**Problem requirements**
Make an exact copy of all the entries, with the pictures left out.

**Dataset rows**
########

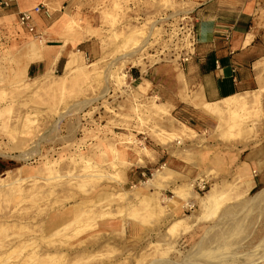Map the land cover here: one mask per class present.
Segmentation results:
<instances>
[{
    "label": "rangeland",
    "instance_id": "obj_1",
    "mask_svg": "<svg viewBox=\"0 0 264 264\" xmlns=\"http://www.w3.org/2000/svg\"><path fill=\"white\" fill-rule=\"evenodd\" d=\"M205 1L37 0L41 32L0 9V264H264V0L244 107L136 92L183 81ZM61 44V68L27 73Z\"/></svg>",
    "mask_w": 264,
    "mask_h": 264
},
{
    "label": "crops",
    "instance_id": "obj_2",
    "mask_svg": "<svg viewBox=\"0 0 264 264\" xmlns=\"http://www.w3.org/2000/svg\"><path fill=\"white\" fill-rule=\"evenodd\" d=\"M2 1L0 9L17 16V19L20 12L39 5L37 0H11L2 8ZM257 4L258 0H207L200 3L193 15L194 52L183 81L180 75L172 74L158 80L156 86L149 80L148 90L156 88L158 95L166 99L172 109L184 104L197 111L190 102L194 96L207 102H216L254 89L258 77L257 62L263 54L259 51L255 30ZM51 15L47 7H42V11L33 18L34 28L37 24V29L43 31L39 24L47 22L45 19H50ZM55 47L49 45L46 52H32L27 73L40 74L47 66L61 68L68 47L61 44L63 49L57 51V60L51 62L46 55L56 53ZM60 60L63 62L60 63ZM130 78L135 80L132 75ZM184 84L189 88L188 92ZM186 96L189 101L185 99Z\"/></svg>",
    "mask_w": 264,
    "mask_h": 264
},
{
    "label": "bare ground",
    "instance_id": "obj_3",
    "mask_svg": "<svg viewBox=\"0 0 264 264\" xmlns=\"http://www.w3.org/2000/svg\"><path fill=\"white\" fill-rule=\"evenodd\" d=\"M146 43H147V39L144 40V42L142 43V45L140 47H144L146 45ZM131 54L132 53H130L129 55H131ZM46 56L50 57L51 62H54L57 60L59 54H58V52H56L52 55H49V56L46 55ZM42 58H43V56H42ZM172 74H174V75L176 74L175 70L172 71ZM149 85L150 84H149L148 80H144V81L140 82L138 84V86L136 87L137 94L141 95V96L144 95L147 92ZM106 91L107 90L104 89L103 93H105ZM252 99H254V96H252L251 94L250 95H233V96L225 97V98H223L219 101H216V102H207V101H204L202 99H199L197 96H194V97L190 98V102L192 103V105L195 108L200 109L205 113H208L210 115H219L220 113H222L224 110H226L228 108L244 107ZM181 128H179V129L182 130ZM185 128H187V126ZM178 133H180V131H176L177 135H178ZM156 137L159 138V140H161L162 134L161 133L156 134ZM120 153H121V155L124 154L123 148H121ZM88 161L91 162V159L89 158ZM157 175H158L157 173L156 174L154 173V176H157ZM147 183H149V185L151 186L152 180H150V179L147 180ZM188 187H190V185ZM218 198H219V190H215V189L211 188L205 193V195L203 197H201L200 201H201L202 205L208 203V204H210V206H212L217 202ZM126 210H123L122 208L120 209V211L122 213L125 212ZM62 215H64L62 217V220L66 221L67 220L66 213H63Z\"/></svg>",
    "mask_w": 264,
    "mask_h": 264
},
{
    "label": "built area",
    "instance_id": "obj_4",
    "mask_svg": "<svg viewBox=\"0 0 264 264\" xmlns=\"http://www.w3.org/2000/svg\"><path fill=\"white\" fill-rule=\"evenodd\" d=\"M10 1L11 0H4L1 2V4L3 6H7ZM41 11H42V6L36 5L31 9L20 12L17 19L19 26L24 29H27L29 32L34 31L33 18L36 14L40 13Z\"/></svg>",
    "mask_w": 264,
    "mask_h": 264
},
{
    "label": "trees",
    "instance_id": "obj_5",
    "mask_svg": "<svg viewBox=\"0 0 264 264\" xmlns=\"http://www.w3.org/2000/svg\"><path fill=\"white\" fill-rule=\"evenodd\" d=\"M63 62V60H60V63H62Z\"/></svg>",
    "mask_w": 264,
    "mask_h": 264
}]
</instances>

########

**Task answer**
Map the land cover here: one mask per class present.
Segmentation results:
<instances>
[{
    "label": "rangeland",
    "instance_id": "obj_1",
    "mask_svg": "<svg viewBox=\"0 0 264 264\" xmlns=\"http://www.w3.org/2000/svg\"><path fill=\"white\" fill-rule=\"evenodd\" d=\"M205 1L37 0L41 32L0 9V264H264V0L244 107L136 92L183 81ZM61 44V68L27 73Z\"/></svg>",
    "mask_w": 264,
    "mask_h": 264
},
{
    "label": "crops",
    "instance_id": "obj_2",
    "mask_svg": "<svg viewBox=\"0 0 264 264\" xmlns=\"http://www.w3.org/2000/svg\"><path fill=\"white\" fill-rule=\"evenodd\" d=\"M2 1L0 9L17 16V19L20 12L39 5L37 0H11L2 8ZM257 4L258 0H207L200 3L193 15L194 52L183 81L180 75L172 74L158 80L156 86L149 80L148 90L156 88L158 95L166 99L172 109L184 104L197 111L190 102L194 96L207 102H216L254 89L258 77L257 62L263 54L259 51L255 30ZM51 15L47 7H42V11L33 18L34 28L37 24V29L43 31L39 24L47 22L45 19H50ZM55 47L49 45L46 52H32L27 73L40 74L47 66L61 68L68 47L61 44L63 49L57 51V60L51 62L46 55L56 53ZM60 60L63 62L60 63ZM130 78L135 80L132 75ZM184 84L189 88L188 92ZM186 96L189 101L185 99Z\"/></svg>",
    "mask_w": 264,
    "mask_h": 264
},
{
    "label": "bare ground",
    "instance_id": "obj_3",
    "mask_svg": "<svg viewBox=\"0 0 264 264\" xmlns=\"http://www.w3.org/2000/svg\"><path fill=\"white\" fill-rule=\"evenodd\" d=\"M146 43H147V39L144 40V42L142 43V45L140 47H144L146 45ZM131 54L132 53H130L129 55H131ZM46 56L50 57L51 62H54L57 60L59 54H58V52H56L52 55H49V56L46 55ZM42 58H43V56H42ZM172 74H174V75L176 74L175 70L172 71ZM149 85L150 84H149L148 80H144V81L140 82L138 84V86L136 87L137 94L141 95V96L144 95L147 92ZM106 91L107 90L104 89L103 93H105ZM252 99H254V96H252L251 94L250 95H233V96L225 97V98H223L219 101H216V102H207V101H204L202 99H199L197 96H194V97L190 98V102L192 103V105L195 108L200 109L205 113H208L210 115H219L220 113H222L224 110H226L228 108L244 107ZM181 128H179V129L182 130ZM185 128H187V126ZM178 133H180V131H176L177 135H178ZM156 137L159 138V140H161L162 134L161 133L156 134ZM120 153H121V155L124 154L123 148H121ZM88 161L91 162V159L89 158ZM157 175H158L157 173L156 174L154 173V176H157ZM147 183H149V185L151 186L152 180H150V179L147 180ZM188 187H190V185ZM218 198H219V190H215V189L211 188L205 193V195L203 197H201L200 201H201L202 205L208 203V204H210V206H212L217 202ZM126 210H123L122 208L120 209V211L122 213L125 212ZM62 215H64L62 217V220L66 221L67 220L66 213H63Z\"/></svg>",
    "mask_w": 264,
    "mask_h": 264
},
{
    "label": "built area",
    "instance_id": "obj_4",
    "mask_svg": "<svg viewBox=\"0 0 264 264\" xmlns=\"http://www.w3.org/2000/svg\"><path fill=\"white\" fill-rule=\"evenodd\" d=\"M10 1L11 0H4L1 2V4L3 6H7ZM41 11H42V6L36 5L31 9L20 12L17 19L19 26L24 29H27L29 32L34 31L33 18L36 14L40 13Z\"/></svg>",
    "mask_w": 264,
    "mask_h": 264
},
{
    "label": "trees",
    "instance_id": "obj_5",
    "mask_svg": "<svg viewBox=\"0 0 264 264\" xmlns=\"http://www.w3.org/2000/svg\"><path fill=\"white\" fill-rule=\"evenodd\" d=\"M63 62V60H60V63H62Z\"/></svg>",
    "mask_w": 264,
    "mask_h": 264
}]
</instances>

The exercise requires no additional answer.